Re: Name lists and Big-endianism

and we see yet another excellent example of how the "metadata" b.s. is such an unproductive path. the o.c.d. people love to focus on these minute details, which make very little difference at all -- who cares how "van holst" is sorted?, or if the "van" is capitalized or not?, or indeed whether it is "capitalised" or not?, because a search for "holst" is gonna find it no matter what you do -- and, as if this insignificance wasn't bad enough, such compulsiveness usually causes full paralysis. you can tie yourself up worrying about that crap... or you can cut the gordian knot and be productive. -bowerbird

Hi There, Am 20.09.2009 um 23:52 schrieb Bowerbird@aol.com:
and we see yet another excellent example of how the "metadata" b.s. is such an unproductive path. Not true. It is how the metedata is use or structured. See Below.
the o.c.d. people love to focus on these minute details, which make very little difference at all -- who cares how "van holst" is sorted?, or if the "van" is capitalized or not?, or indeed whether it is "capitalised" or not?, because a search for "holst" is gonna find it no matter what you do -- and, as if this insignificance wasn't bad enough, such compulsiveness usually causes full paralysis.
Here BB is right on the point. Basically, the metadata is a dataabase. so we have the field for the name and then one or several fields of indexing that field. Furthermore in a typical library cataloge you wil find "Walter van Holst" under "Walter van Holst", "van Hols, Walter" and "Holst, van, Walter". So where doe sit leave us? With the development of a structured databese. Which means that we will have to comprise, that is cover the basic cases and in certain cases hand edit the fields involved. These special cases will be harder to find, but there will be a set of rules which will help us look for them.
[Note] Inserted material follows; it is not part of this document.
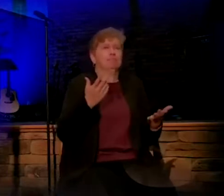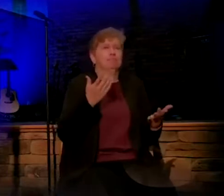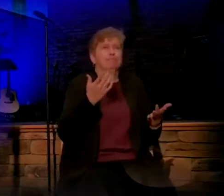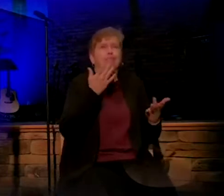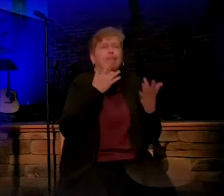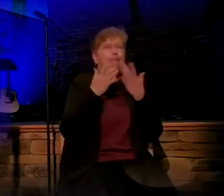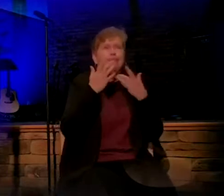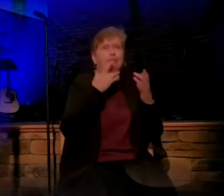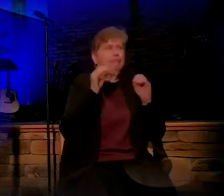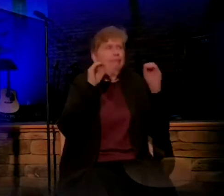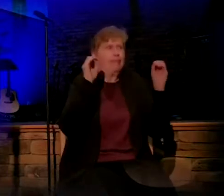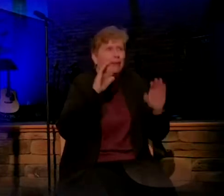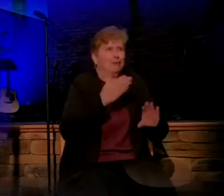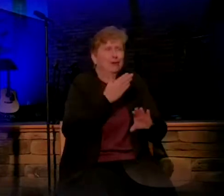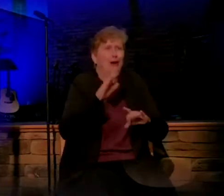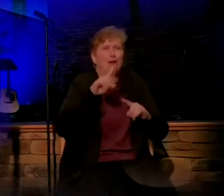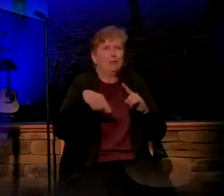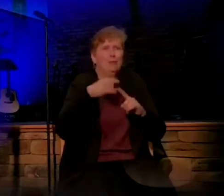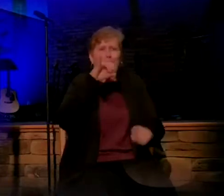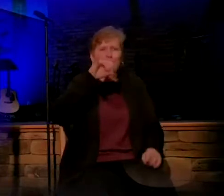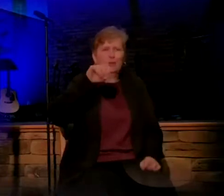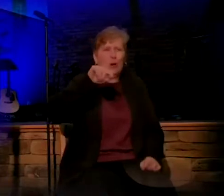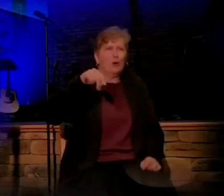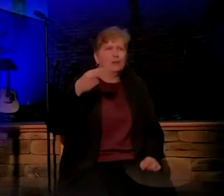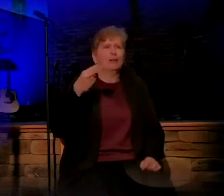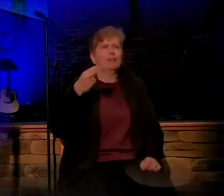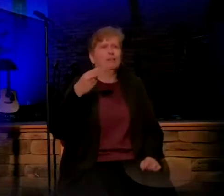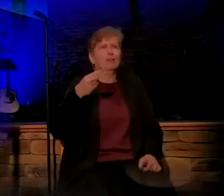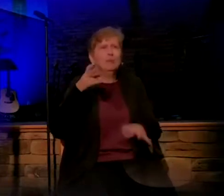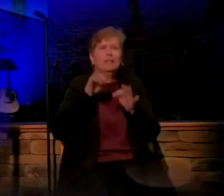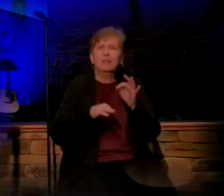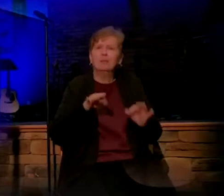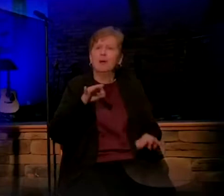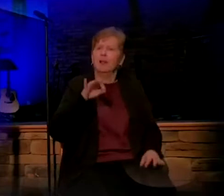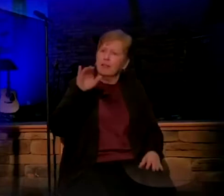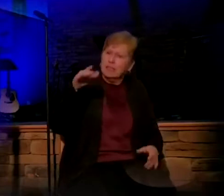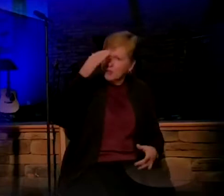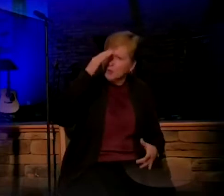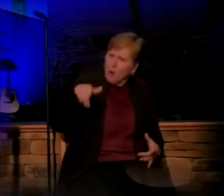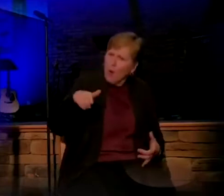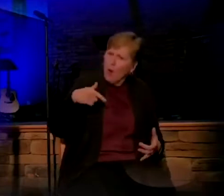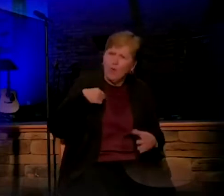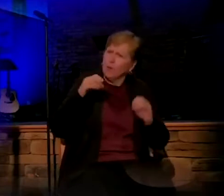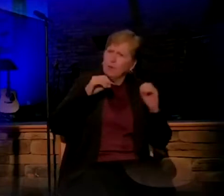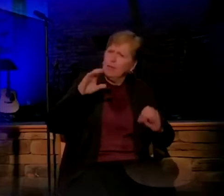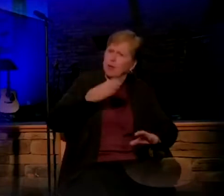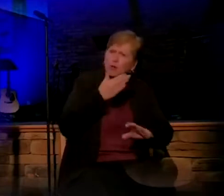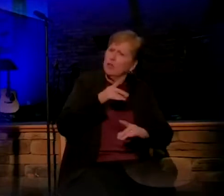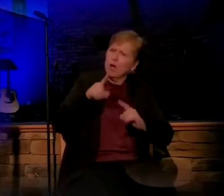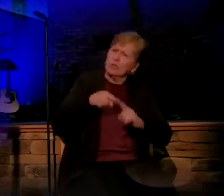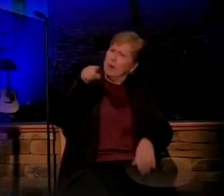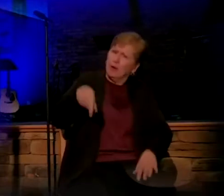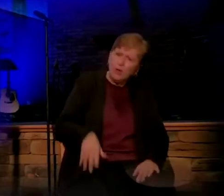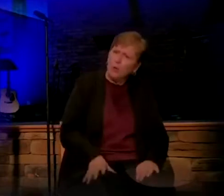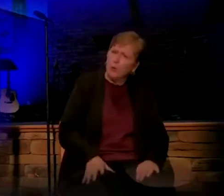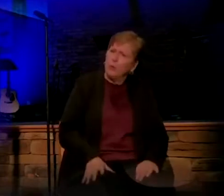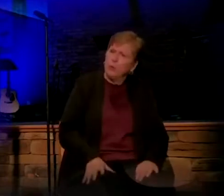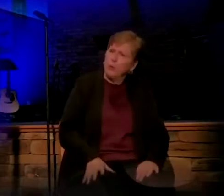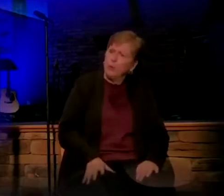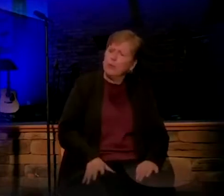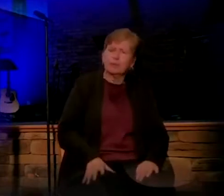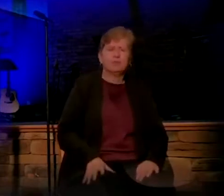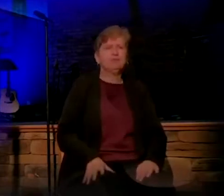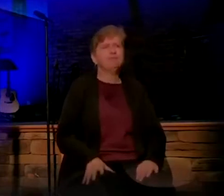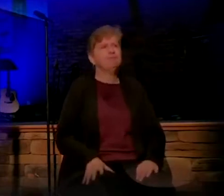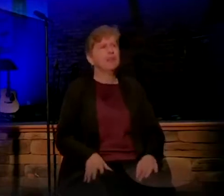if there was a song, it would simply be this, Joseph, did you know that there would be no carols about you? He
To make things easier we could use cross- references as in library catalogues. There is no magic bullet. As aexample take look at iTunes. It has field for sorting Artist. they use a db and for my own CDs the information is gotten from a diferent DB. I have my own notion how things should be sorted. So I edit the "sort for Artist" field. The only problem here is that for classical music sorting/ indexing by Artist is not viable. I prefer to use the Komposer field. So I have to use a different index. So what should be done is say our index follow these rules for names. If you cannot find a name where you expect it to be search do a full text search of the field X and you should find what you are looking for if not use the full name field !!! regards Keith.
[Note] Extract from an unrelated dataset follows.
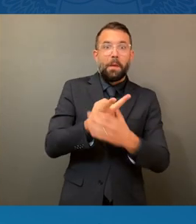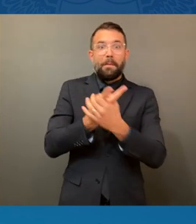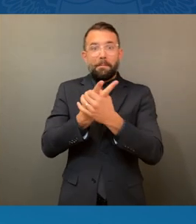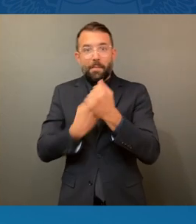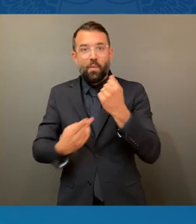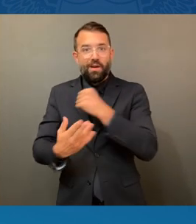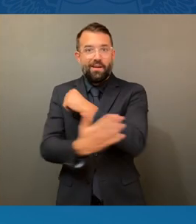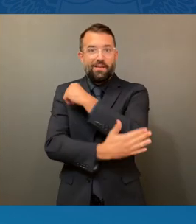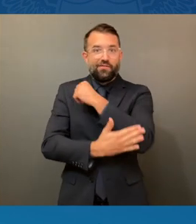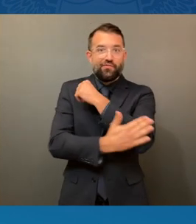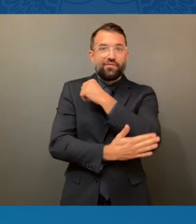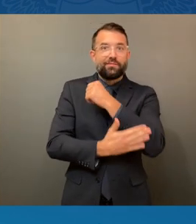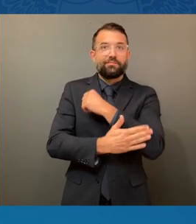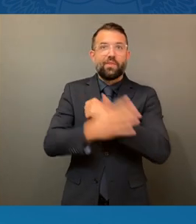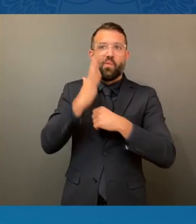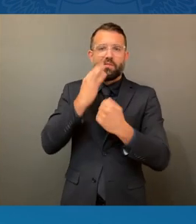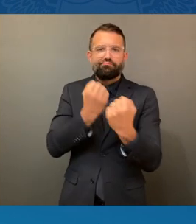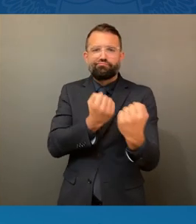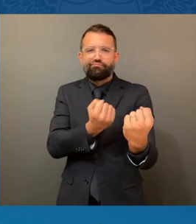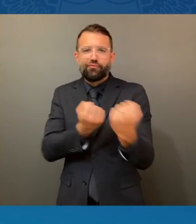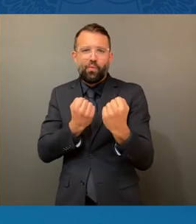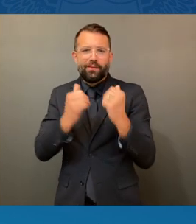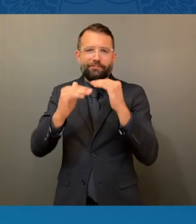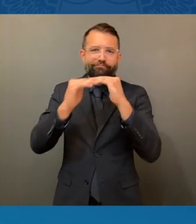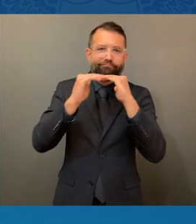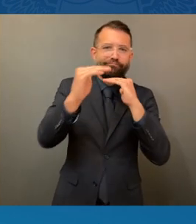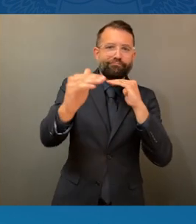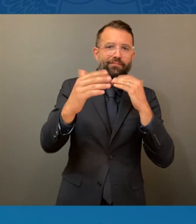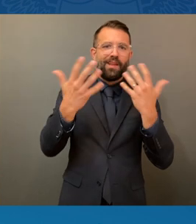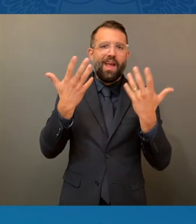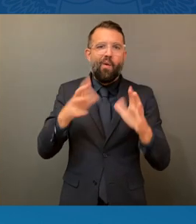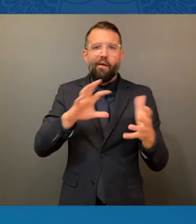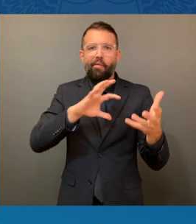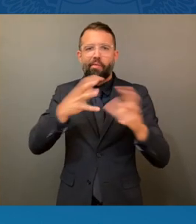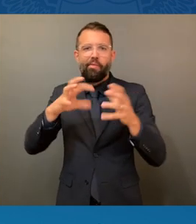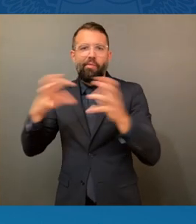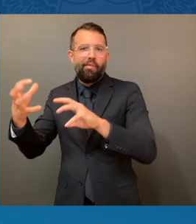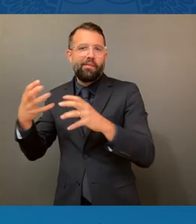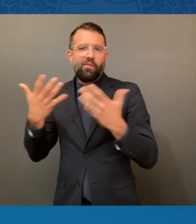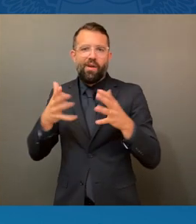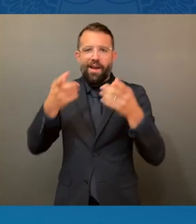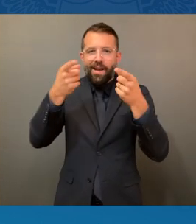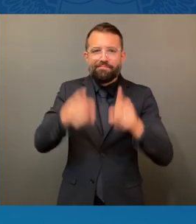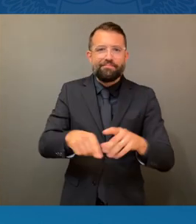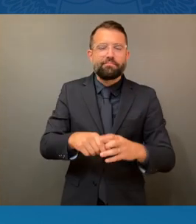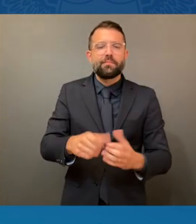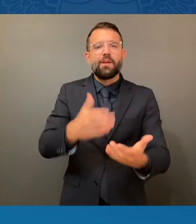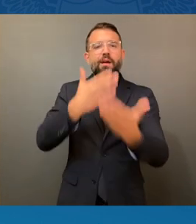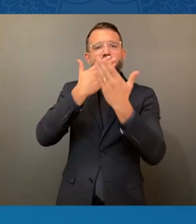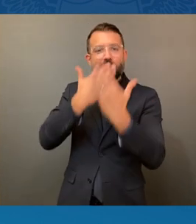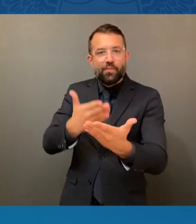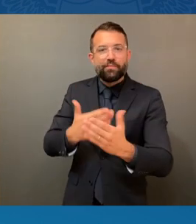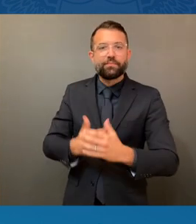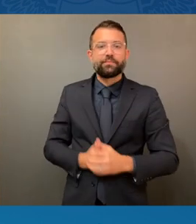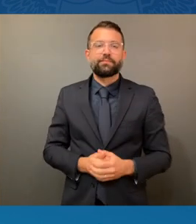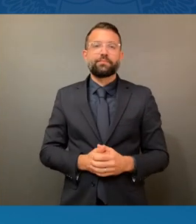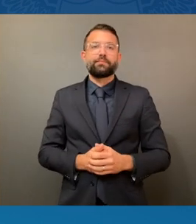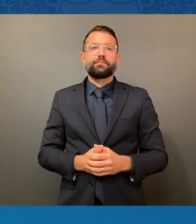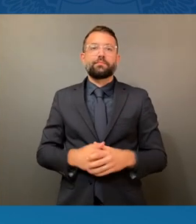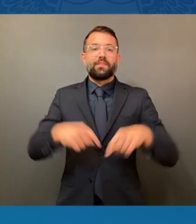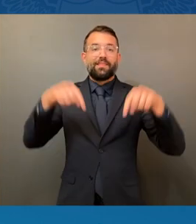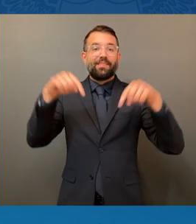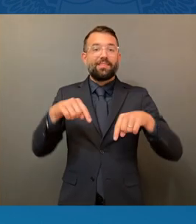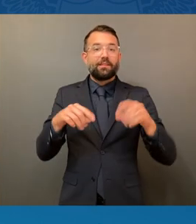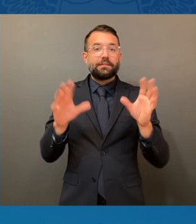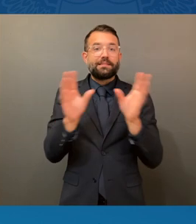prevent disruptions in the future. So, again, I thank you all. This convening highlights and is symbolic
On Mon, 21 Sep 2009 09:14:20 +0200, "Keith J. Schultz" <schultzk@uni-trier.de> wrote:
the o.c.d. people love to focus on these minute details, which make very little difference at all -- who cares how "van holst" is sorted?, or if the "van" is capitalized or not?, or indeed whether it is "capitalised" or not?, because a search for "holst" is gonna find it no matter what you do -- and, as if this insignificance wasn't bad enough, such compulsiveness usually causes full paralysis. Here BB is right on the point.
Not quite. If I am looking for a book written by a particular author, I want to be able to search for his or her name and not for all books about that particular author. Therefore metadata has a, albeit in this era of sophisticated search algorithms, somewhat reduced, purpose. And to that particular bird that is usually relegated to my spambox: I really do care whether the 'van' part in my family names is capitalised or not. I'm rather proud of it and do not need beastly pseudonyms to cower behind. Regards, Walter

Hi Walter Generally I agree, though I don't think that most of the extant search algorithms are so sophisticated. Most packages use brute force, relying on fast hardware. "Throwing silicon at the problem." It works to a point, but in data sets that grow far enough to run into exponential problems (even large quadratic problems ftm) a decent design relying on an appropriate algorithm can do nice things for nice people. CU Jon
Not quite. If I am looking for a book written by a particular author, I want to be able to search for his or her name and not for all books about that particular author. Therefore metadata has a, albeit in this era of sophisticated search algorithms, somewhat reduced, purpose.
And to that particular bird that is usually relegated to my spambox: I really do care whether the 'van' part in my family names is capitalised or not. I'm rather proud of it and do not need beastly pseudonyms to cower behind.
Regards,
Walter _______________________________________________ gutvol-d mailing list gutvol-d@lists.pglaf.org http://lists.pglaf.org/mailman/listinfo/gutvol-d

Hi Keith
With the development of a structured databese. Which means that we will have to comprise, that is cover the basic cases and in certain cases hand edit the fields involved. These special cases will be harder to find, but there will be a set of rules which will help us look for them. To make things easier we could use cross- references as in library catalogues.
There is no magic bullet. As aexample take look at iTunes. It has field for sorting Artist. they use a db and for my own CDs the information is gotten from a diferent DB. I have my own notion how things should be sorted. So I edit the "sort for Artist" field. The only problem here is that for classical music sorting/ indexing by Artist is not viable. I prefer to use the Komposer field. So I have to use a different index.
I take your point, but I reckon that with a bit of definition of canonical fields and formats one should be able to clean the lot up with the exception of cases where previous manual record entry had violated sensible rules. Most of the problems could be cleaned up automatically, and only the horrible examples (basically errors) need get special manual treatment. Trying to construct special rules for your data base to negotiate, would fall foul of the ingenuity of fools. Whether you really need a "formal data base" or not is an open question. Some direct access to properly sorted and indexed files can be startlingly effective. Jon

Hi Jon, Am 21.09.2009 um 17:39 schrieb Jon Richfield:
Hi Keith
I take your point, but I reckon that with a bit of definition of canonical fields and formats one should be able to clean the lot up with the exception of cases where previous manual record entry had violated sensible rules. Most of the problems could be cleaned up automatically, and only the horrible examples (basically errors) need get special manual treatment. Trying to construct special rules for your data base to negotiate, would fall foul of the ingenuity of fools.
Whether you really need a "formal data base" or not is an open question. Some direct access to properly sorted and indexed files can be startlingly effective. Basically, I was not saying we need a "formal database" or system. The fact is information in the files basically constitute a database, albeit the information is structured. As I mentioned due to restrisction defined for the metadata the desired features are not possible in the present form and could be easily overcome.
regards Keith.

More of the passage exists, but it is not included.